Doksanlar Özal’ın seksenlerde çaldığı bir parmak balın tadının iyice kaçtığı yıllar oldu. “CIA ve MOSSAD’ın çocuklarının” yeniden palazlandığı yıllar. Doksanları zulmün zirve yaptığı 28 Şubat ile kapattı “onların çocukları”.

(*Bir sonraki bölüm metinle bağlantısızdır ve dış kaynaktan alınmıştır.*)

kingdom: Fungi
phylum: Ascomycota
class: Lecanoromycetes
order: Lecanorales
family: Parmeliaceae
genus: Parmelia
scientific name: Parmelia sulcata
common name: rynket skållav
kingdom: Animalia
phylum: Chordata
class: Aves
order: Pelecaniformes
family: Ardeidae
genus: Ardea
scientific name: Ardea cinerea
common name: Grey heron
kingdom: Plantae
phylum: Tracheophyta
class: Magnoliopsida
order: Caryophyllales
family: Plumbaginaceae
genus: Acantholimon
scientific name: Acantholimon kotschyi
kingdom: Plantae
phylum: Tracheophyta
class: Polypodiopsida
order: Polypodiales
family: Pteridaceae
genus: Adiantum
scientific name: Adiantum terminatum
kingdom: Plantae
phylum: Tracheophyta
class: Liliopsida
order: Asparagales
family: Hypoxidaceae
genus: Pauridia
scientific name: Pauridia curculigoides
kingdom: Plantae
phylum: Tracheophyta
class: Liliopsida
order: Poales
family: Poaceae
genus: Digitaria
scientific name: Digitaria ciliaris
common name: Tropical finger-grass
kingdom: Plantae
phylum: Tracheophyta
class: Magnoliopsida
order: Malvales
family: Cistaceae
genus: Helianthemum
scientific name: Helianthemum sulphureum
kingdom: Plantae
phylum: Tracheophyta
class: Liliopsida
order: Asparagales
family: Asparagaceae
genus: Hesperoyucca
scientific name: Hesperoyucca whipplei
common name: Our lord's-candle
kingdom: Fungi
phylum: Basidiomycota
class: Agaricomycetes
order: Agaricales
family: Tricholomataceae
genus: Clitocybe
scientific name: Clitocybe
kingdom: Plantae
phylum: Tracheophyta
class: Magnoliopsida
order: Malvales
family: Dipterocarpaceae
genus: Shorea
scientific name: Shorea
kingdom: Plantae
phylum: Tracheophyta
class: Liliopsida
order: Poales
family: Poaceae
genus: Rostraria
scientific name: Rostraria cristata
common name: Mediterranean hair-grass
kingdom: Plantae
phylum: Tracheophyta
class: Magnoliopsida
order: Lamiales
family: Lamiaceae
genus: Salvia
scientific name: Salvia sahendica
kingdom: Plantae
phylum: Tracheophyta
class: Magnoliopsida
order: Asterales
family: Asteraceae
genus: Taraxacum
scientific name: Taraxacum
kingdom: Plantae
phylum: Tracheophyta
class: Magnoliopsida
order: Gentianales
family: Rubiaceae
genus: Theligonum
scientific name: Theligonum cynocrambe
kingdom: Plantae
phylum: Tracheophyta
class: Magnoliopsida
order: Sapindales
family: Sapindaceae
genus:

İlk defa bizden bir iktidar ile bir on yıla gözümüzü açtık. Rüya alemindeydik adeta. “Geçiş süreci”, “tedrici değişim” avuntusuyla geçirdik ilk birkaç yılını iki binlerin. Her ne kadar “o çocuklar” bir gün ihtar, bir gün muhtıra, bir başka gün kapama davası ile terbiye etmeye çalışıyorlar idiyse de kendimiz olmayı öğreniyor gibiydik. Batıya meydan okuma ile 2010’lara yürüdük. Hak ve özgürlükler hiç olmadığı kadar geniş bir alan buldu. Halkımız da her seferinde takdir ve taltif etti. Ekonomi düzeliyor, öze dönüş genişliyor, batıya hayranlık can çekişiyordu.
Ancak olmadı. 15 Temmuz ile anlaşıldı ki iktidar tüm sermayeyi merkebe yüklemiş. Merkep çifte atarken sahibini deviremedi ama yükü devirerek tüm hasılatı yerle yeksan etti. Ve merkep sahibine kaçtı. O da onların çocuğuymuş. Arkasından yine yoksulluk, yine kısıtlılık… Fakat çifteden kurtulmuş olmanın havası ile Batıya karşı söylemde de olsa daha dik duruluyor gibiydi.
Olmadı! Olmuyor! Bizimkiler ne zaman kükrese açlıkla terbiye ediyorlar. Meğer ambarın kilidi onlarda. Bu heyecanımı doruğa çıkaran kaçıncı çark ettiğimiz efelenmedir hatırlamıyorum.
ABD’ye dolayısıyla İsrail’e bu bağımlılıkla bir arpa boyu yol alamayacağımız kesinleşti. Bütün iddialarımızdan vurulduk. Hele bu çark etmeyi strateji ve zafer diye yutturanlar yok mu; kabak tadı veriyor artık. Hacmimiz kadar ses çıkarmalı bence.